In general, occasional invaders are exterior nuisance pests that cannot survive for long indoors. They may enter structures for any number of reasons: when outside conditions become hostile to their survival; because they may be attracted to lights; or in the case of predators, they may be pursuing a meal. Occasional invaders are unique in that they may be members of several arthropod classes and many orders, families and species.
Non-arthropods include snails and slugs; non-insect arthropods include centipedes, millipedes, sowbugs, pillbugs, mites and spiders; and insects include beetles, springtails, earwigs and crickets.
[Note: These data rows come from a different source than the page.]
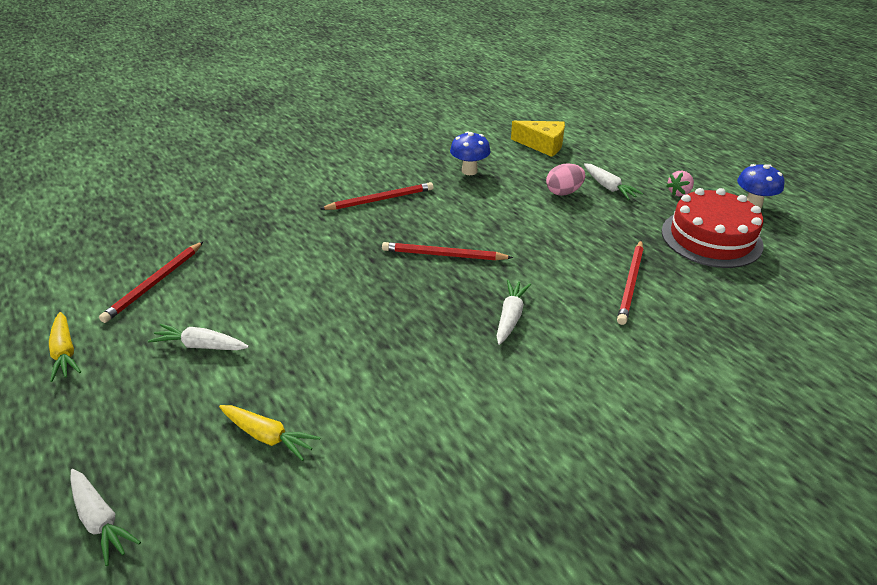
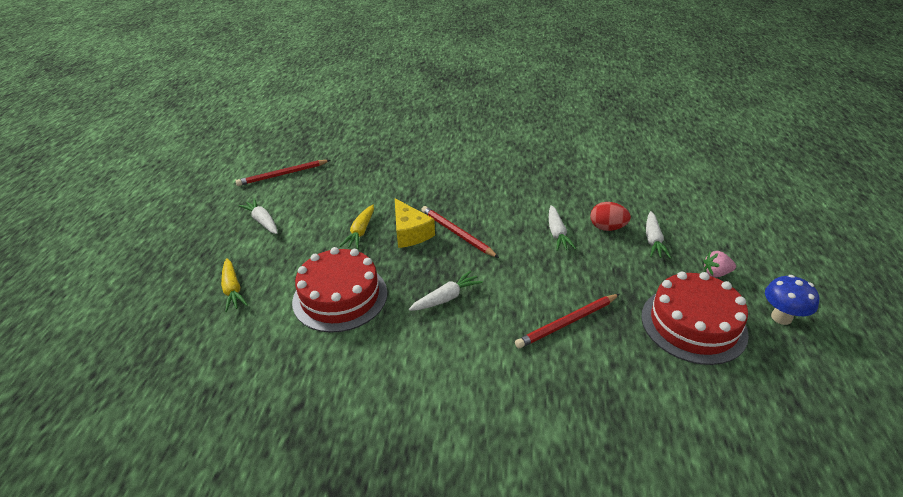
camera: 40 degrees right, 0 degrees up
(65, 352) = (205, 193): yellow carrot -> yellow carrot (360, 232)
(101, 520) = (127, 286): white carrot -> white carrot (557, 233)
(380, 199) = (464, 176): red pencil -> none
(406, 373) = (340, 297): none -> red cake
(469, 171) = (552, 181): blue mushroom -> none
(542, 145) = (640, 183): yellow cheese -> yellow cheese (410, 233)
(563, 192) = (607, 228): pink egg -> red egg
When it comes to control, we know the drill: Exclude them, avoid attractive lights, and deploy any number of labeled products indoors and outdoors for their elimination.
A distinct group of occasional invaders should be approached differently, however. Overwintering pests are strictly outdoor insects that find their means of survival outside of structures. Nevertheless, they may enter homes in large numbers to survive the winter months. They utilize structures for shelter only. They do not reproduce, feed or nest in homes, and are mostly inactive as they wait for the onset of warm weather. Insects like stink bugs, boxelder bugs, lady beetles and cluster flies, among others, may alarm residents who may insist on immediate relief. However, we should resist the temptation to engage in their wholesale massacre in favor of mechanical/physical means of removal. A good vacuum, for example, goes a long way in avoiding insect carcasses that will attract future scavengers.